Within the listing below, show every line that contains the word "back".

§ **Given data**
[Start of Attachment]

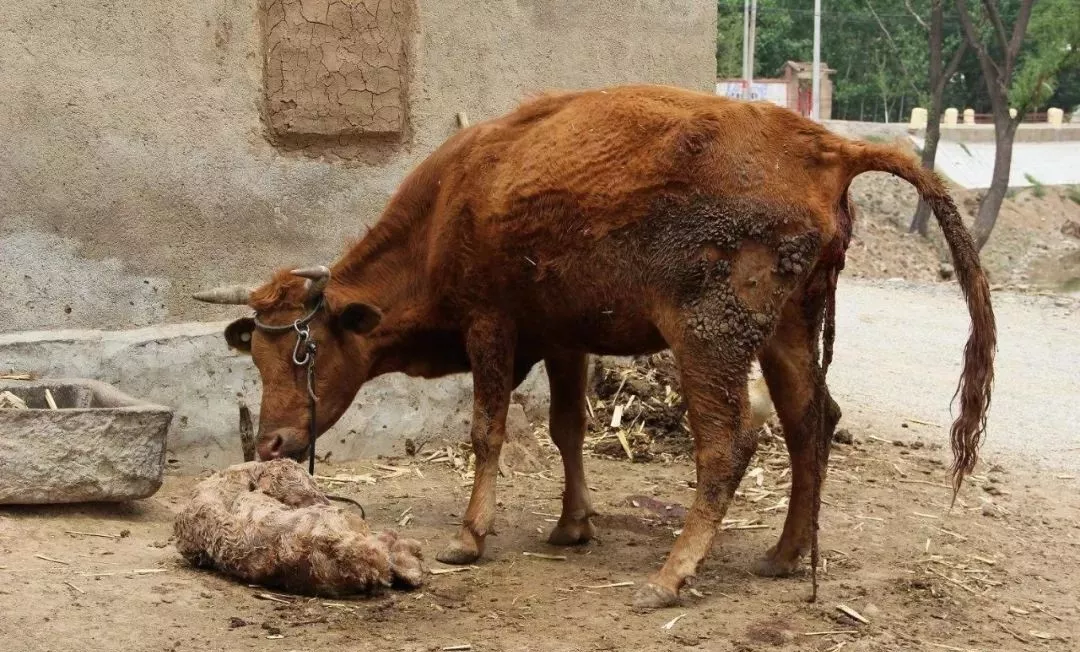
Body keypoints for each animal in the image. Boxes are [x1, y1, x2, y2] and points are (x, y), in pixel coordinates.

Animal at [192, 84, 993, 608]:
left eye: (307, 354)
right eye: (256, 355)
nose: (272, 444)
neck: (455, 201)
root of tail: (823, 145)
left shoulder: (492, 326)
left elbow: (488, 430)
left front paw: (470, 537)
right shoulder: (563, 338)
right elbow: (567, 428)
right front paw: (570, 526)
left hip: (709, 337)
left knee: (727, 444)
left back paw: (670, 577)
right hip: (790, 327)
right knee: (810, 422)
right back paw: (784, 555)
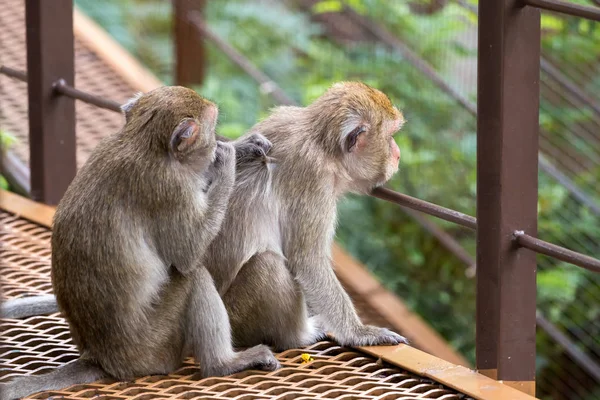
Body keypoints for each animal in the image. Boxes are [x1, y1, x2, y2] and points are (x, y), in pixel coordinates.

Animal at [204, 81, 410, 350]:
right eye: (390, 136)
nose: (397, 153)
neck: (321, 144)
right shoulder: (315, 180)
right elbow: (308, 262)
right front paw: (360, 332)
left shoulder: (282, 117)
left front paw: (244, 149)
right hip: (237, 318)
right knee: (267, 263)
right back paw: (299, 335)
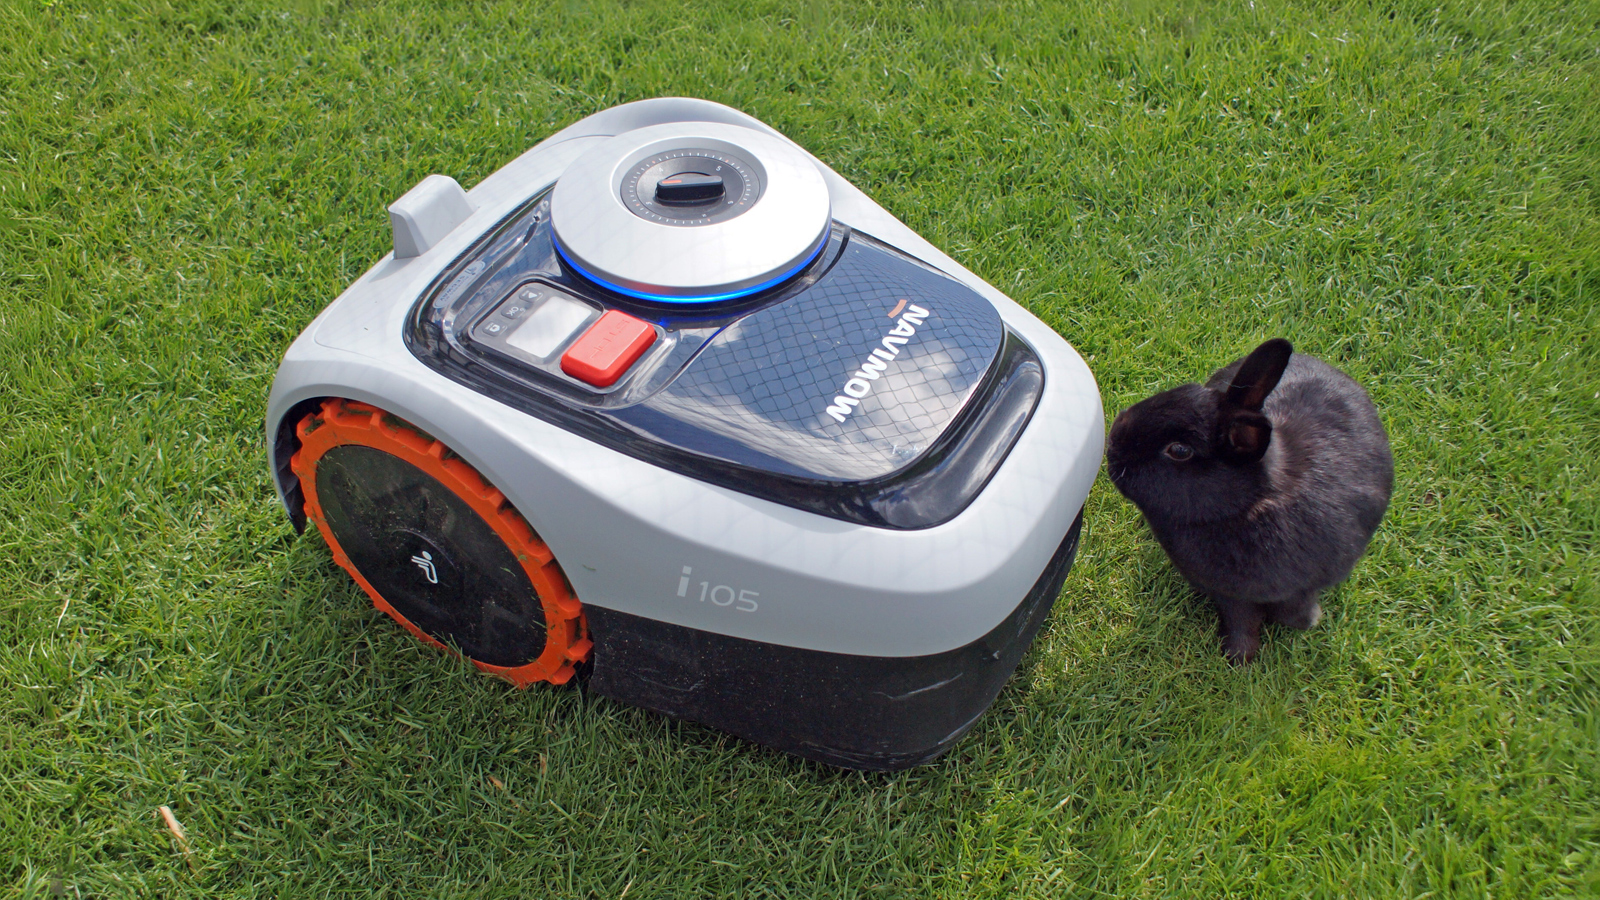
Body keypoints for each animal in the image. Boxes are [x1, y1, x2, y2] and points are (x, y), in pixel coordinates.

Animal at [1106, 338, 1393, 664]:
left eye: (1179, 450)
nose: (1113, 441)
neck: (1248, 506)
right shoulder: (1231, 596)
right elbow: (1241, 621)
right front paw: (1238, 656)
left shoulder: (1299, 589)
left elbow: (1290, 614)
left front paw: (1307, 622)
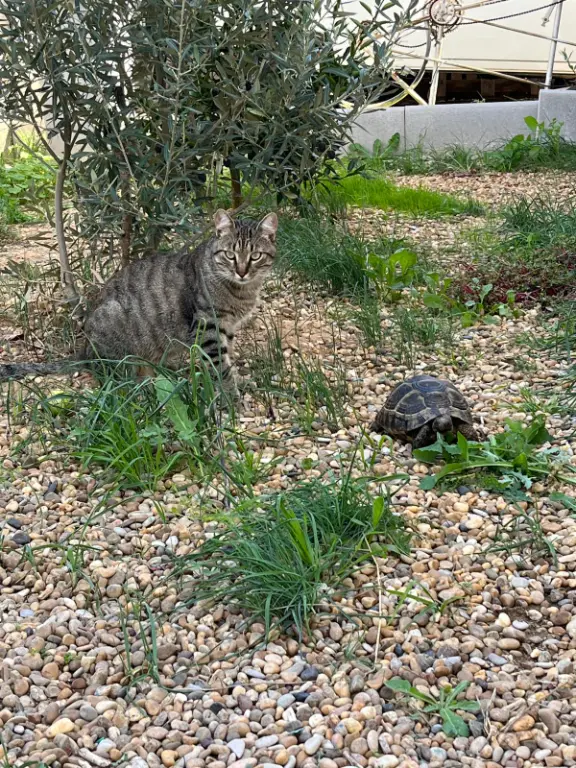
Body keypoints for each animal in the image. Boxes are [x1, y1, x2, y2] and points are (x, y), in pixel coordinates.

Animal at [0, 208, 280, 396]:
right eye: (230, 255)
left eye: (255, 256)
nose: (242, 271)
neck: (242, 290)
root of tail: (83, 351)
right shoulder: (208, 326)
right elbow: (219, 364)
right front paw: (231, 394)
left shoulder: (227, 327)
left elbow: (227, 356)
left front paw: (237, 381)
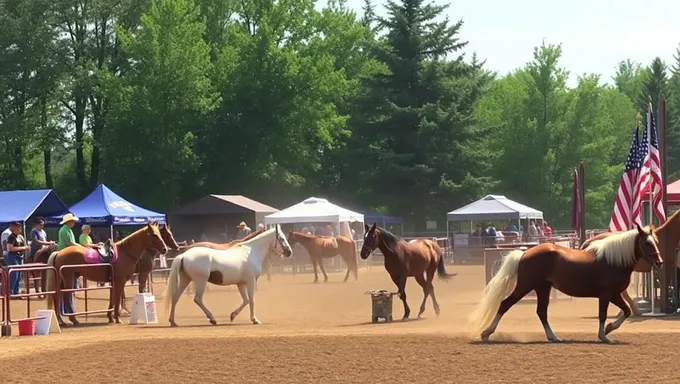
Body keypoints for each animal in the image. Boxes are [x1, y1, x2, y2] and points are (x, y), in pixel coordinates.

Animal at [166, 225, 294, 328]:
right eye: (281, 238)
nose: (289, 252)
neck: (251, 252)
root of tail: (184, 255)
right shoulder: (251, 281)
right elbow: (251, 300)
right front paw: (255, 320)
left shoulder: (241, 283)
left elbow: (246, 300)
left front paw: (233, 315)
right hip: (200, 281)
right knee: (197, 299)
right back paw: (212, 319)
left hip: (186, 279)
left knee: (175, 297)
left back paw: (173, 322)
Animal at [470, 224, 660, 344]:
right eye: (646, 243)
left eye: (656, 242)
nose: (660, 262)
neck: (613, 260)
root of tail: (525, 253)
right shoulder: (606, 294)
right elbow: (603, 314)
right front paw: (604, 335)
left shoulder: (615, 294)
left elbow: (627, 311)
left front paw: (608, 329)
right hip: (525, 286)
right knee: (505, 304)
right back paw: (486, 333)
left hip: (543, 288)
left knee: (541, 312)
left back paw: (553, 337)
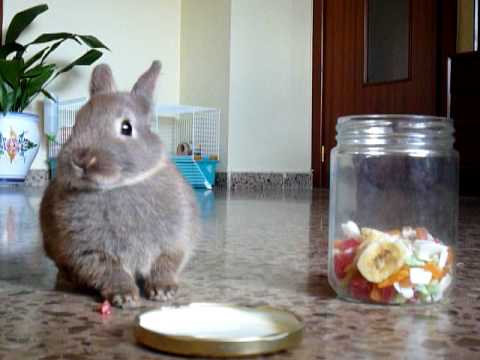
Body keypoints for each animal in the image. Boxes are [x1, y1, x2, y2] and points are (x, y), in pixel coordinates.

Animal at [39, 61, 199, 306]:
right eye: (76, 124)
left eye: (126, 128)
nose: (81, 160)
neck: (120, 185)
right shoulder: (92, 253)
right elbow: (111, 273)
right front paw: (125, 296)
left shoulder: (174, 242)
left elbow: (165, 265)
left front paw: (163, 291)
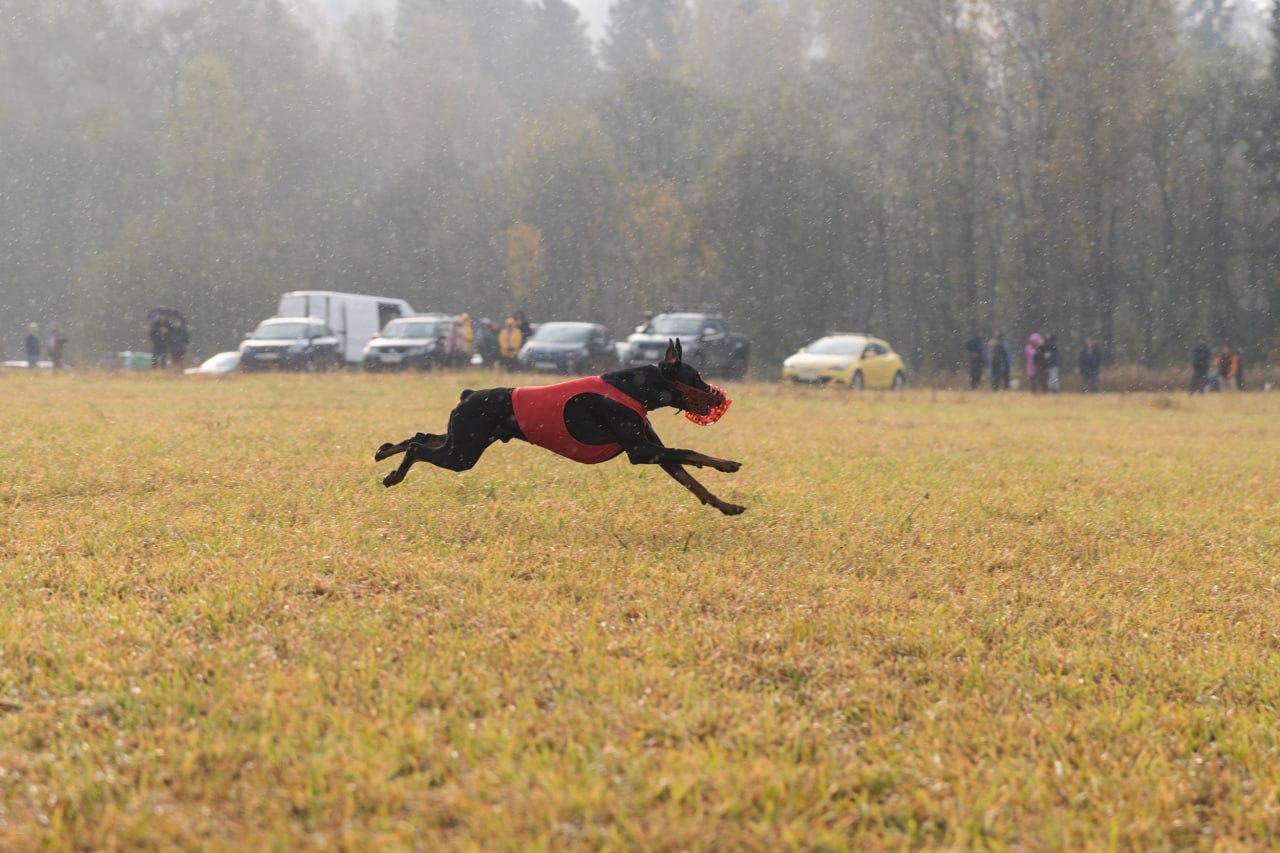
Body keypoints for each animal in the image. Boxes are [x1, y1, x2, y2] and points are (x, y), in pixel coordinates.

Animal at [373, 338, 747, 512]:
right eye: (695, 378)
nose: (719, 398)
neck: (634, 389)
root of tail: (468, 395)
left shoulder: (653, 450)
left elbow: (692, 481)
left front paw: (727, 506)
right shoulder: (641, 451)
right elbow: (689, 451)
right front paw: (728, 464)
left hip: (463, 439)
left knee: (421, 435)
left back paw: (384, 451)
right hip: (463, 452)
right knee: (419, 447)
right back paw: (393, 476)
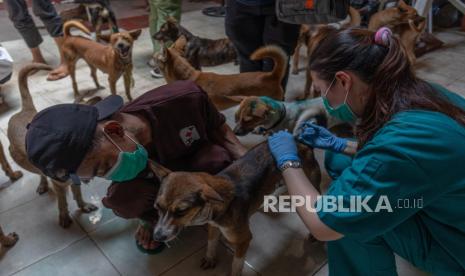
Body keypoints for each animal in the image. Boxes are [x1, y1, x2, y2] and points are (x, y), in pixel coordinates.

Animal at [7, 63, 97, 227]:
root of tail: (25, 110)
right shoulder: (59, 184)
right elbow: (63, 203)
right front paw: (65, 218)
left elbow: (78, 194)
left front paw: (83, 206)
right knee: (39, 173)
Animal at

[End of Attachment]

§ **Answer for the task**
left back paw: (670, 577)
right back paw: (784, 555)
right back paw: (299, 335)
right back paw: (212, 319)
left back paw: (173, 322)
right back paw: (486, 333)
left back paw: (553, 337)
left back paw: (384, 451)
right back paw: (393, 476)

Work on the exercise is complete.